Here nothing is decided but only here can the power of decision be tested.

Kafka, The Blue Octavo Notebooks, 1948, tr. Ernst Kaiser and Eithne Wilkins



Saturday, August 6, 2011

trapped in the shadowless valley



It occurs to me that I've been in Las Vegas for a while now but I never write about it -- so -- during summer, which is where we are now -- the sky dominates the landscape, larger than any mountain, more significant, and a massive penetrating pure blue, unstained aside from a thin heap of dirty pillows over to the right hand side of the view, next to a stiff peak (other clouds rise over this mountain sometimes and impersonate it, but they are too soft, too billowy, and the peak is too hard, too straight, too angular, and nobody is fooled) and the air is hot, so hot that even the shade is hot, every atom of the air is hot, and each nucleus needs a drink of water and a rest, each electron spins around with its tongue out. It's nine o'clock at night as I'm writing this and the temperature outside is thirty-seven degrees. During daylight hours it goes up to forty and beyond. But Eye Rack is even hotter, said Skip Martin when we saw him play his horn at the Freakin Frog on Tuesday night, oh yes, in Eye Rack, where he has been entertaining the troops, it goes up to fifty degrees. The troops house themselves in jackets and helmets and the heat is fiendish.*

His pronunciation, the idea of a rack, and a human body part on that rack, and the implication of torture, dragged my mind away to Kafka's short story, In the Penal Colony -- dragged it there as we were sitting in the bar, and the band was running off into a tune that had something to do with the US marines. (The marines have a theme song, M. said, and this was a version of that theme song.) I was thinking of that hot area where Kafka located his Apparatus. "The sun was excessively strong, trapped in the shadowless valley, and one could hardly collect one’s thoughts." There was the Apparatus in my mind, sitting like a small dark house against the overlit sand, which was the same colour as the sand in the southwest North American desert, and the cliffs of the valley were something like the slopes of the mountains in the background here. And the horror of that story, which is a Gothic horror, but it takes place in the dazzling sunlight. Weak and confused people are trapped in a sinister place, and terrorised by a mysterious authoritarian force, which is pretty much the go in Radcliffe's Mysteries of Udolpho as well.

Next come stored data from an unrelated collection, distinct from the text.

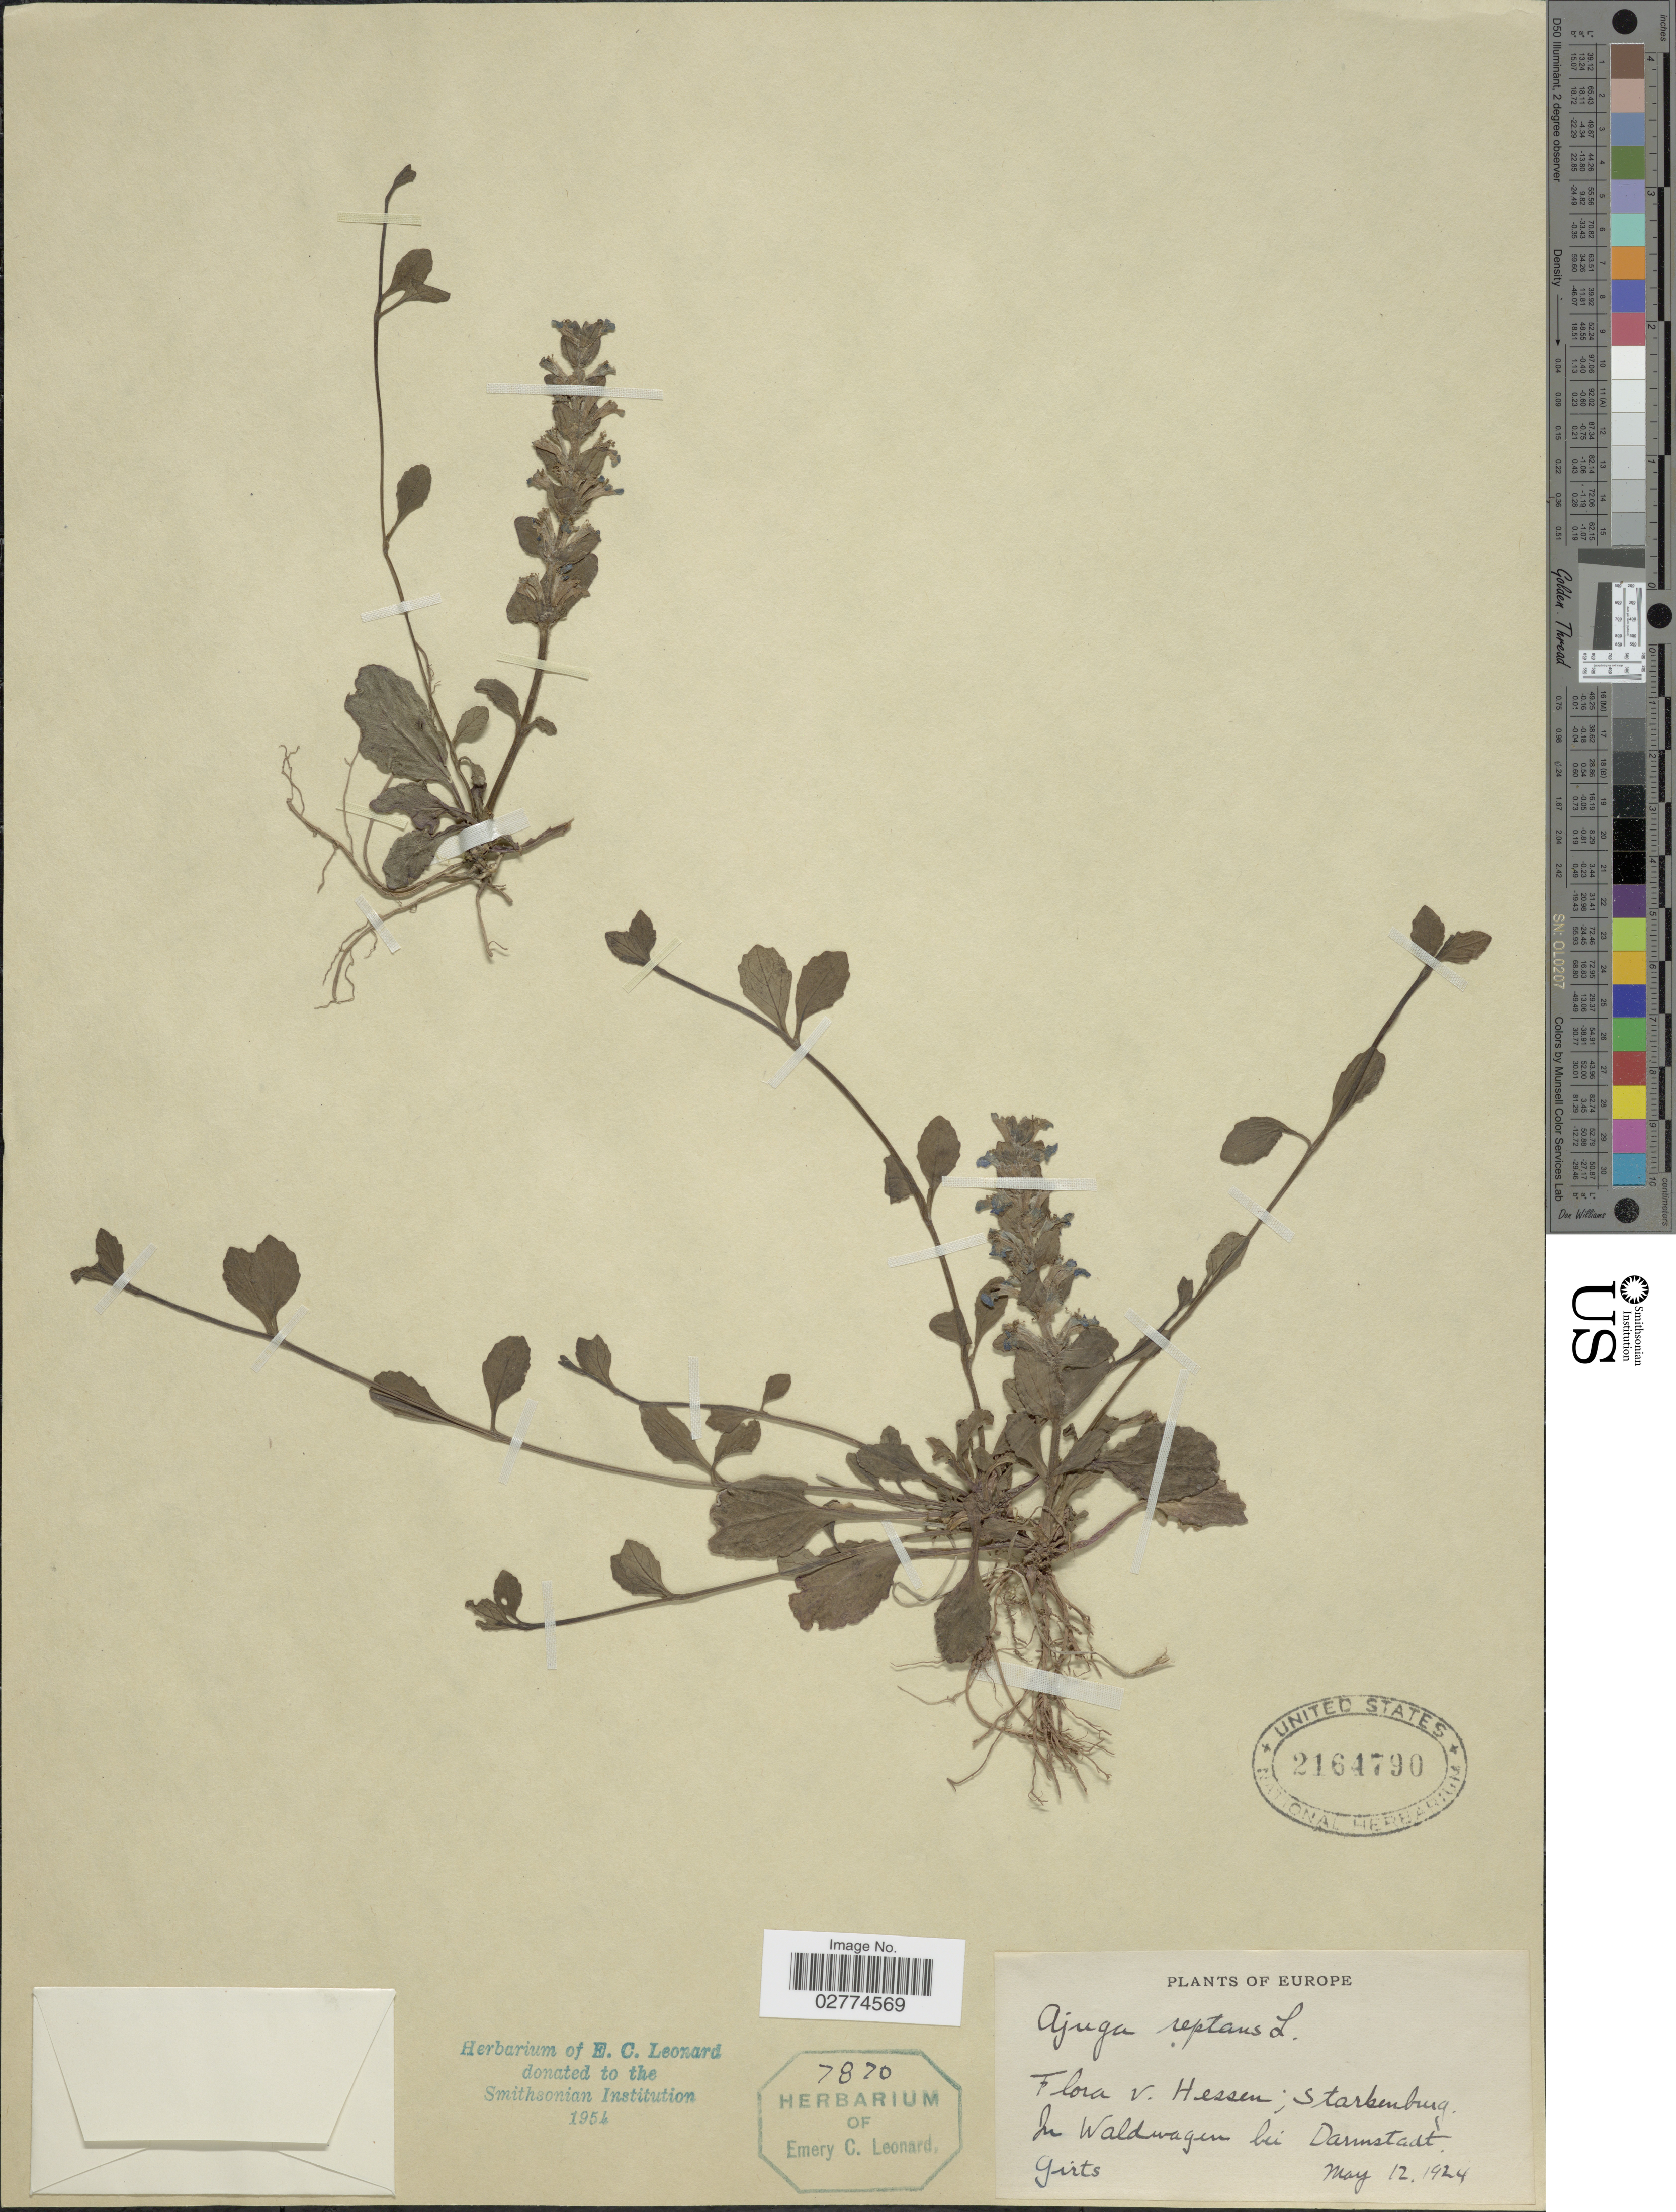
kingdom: Plantae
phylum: Tracheophyta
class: Magnoliopsida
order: Lamiales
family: Lamiaceae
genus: Ajuga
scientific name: Ajuga reptans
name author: L.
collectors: Girts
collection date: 1924-05-12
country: Germany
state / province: Hesse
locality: Starkenburg, In Waldwagen bei Darmstadt.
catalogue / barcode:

The uncanny atmosphere that a writer like Radcliffe might want to distribute into castles, mountains, cliffs, bandits, storms, ghosts, cobwebbed paintings, and so on, becomes focussed, dark and a single thing: the Apparatus.

In fact the uncanny is really the contact point between these two. They are both unheimlich.

Then the head Officer of the penal colony dies, the Traveller leaves the island, and the suffering of the characters has ended for now, so the story ends too. Thinking about this, and thinking about a few sentences at the end of the second paragraph in my last post -- the ones saying that if Freda couldn't have been made to suffer then James wouldn't have written about her -- and she wouldn't exist -- I wonder if it's not better, if you're a fictional character, to be tortured, to be born into the wrong place at the wrong time, or to the wrong family, or to be poor, or to wish you had a lover, in short, to be unhappy, otherwise who writes about you? And if they don't write about you then how do you exist? A dilemma for the fictional character. To be unhappy or to not exist. And then, when you are happy -- when you are assumed to be happy -- when David Copperfield finally marries Agnes for example, or when Louie Pollit escapes from her father -- your author isn't interested in you any more. Your happiness is worthless, they say, go away, vanish, bring on the next sufferer for my rack, and down you go into the grave, and a new victim heaves into view, ho ho, says the author, rubbing both hands, what a relief --







* He said it in Fahrenheit. There's footage of him at the Freakin Frog online, here, for instance. A great night, if you're in Vegas. They start at about ten thirty, but if you arrive early there's a jazz duo and that's all good too.

The version of the Penal Colony I've quoted was translated by Ian Johnston.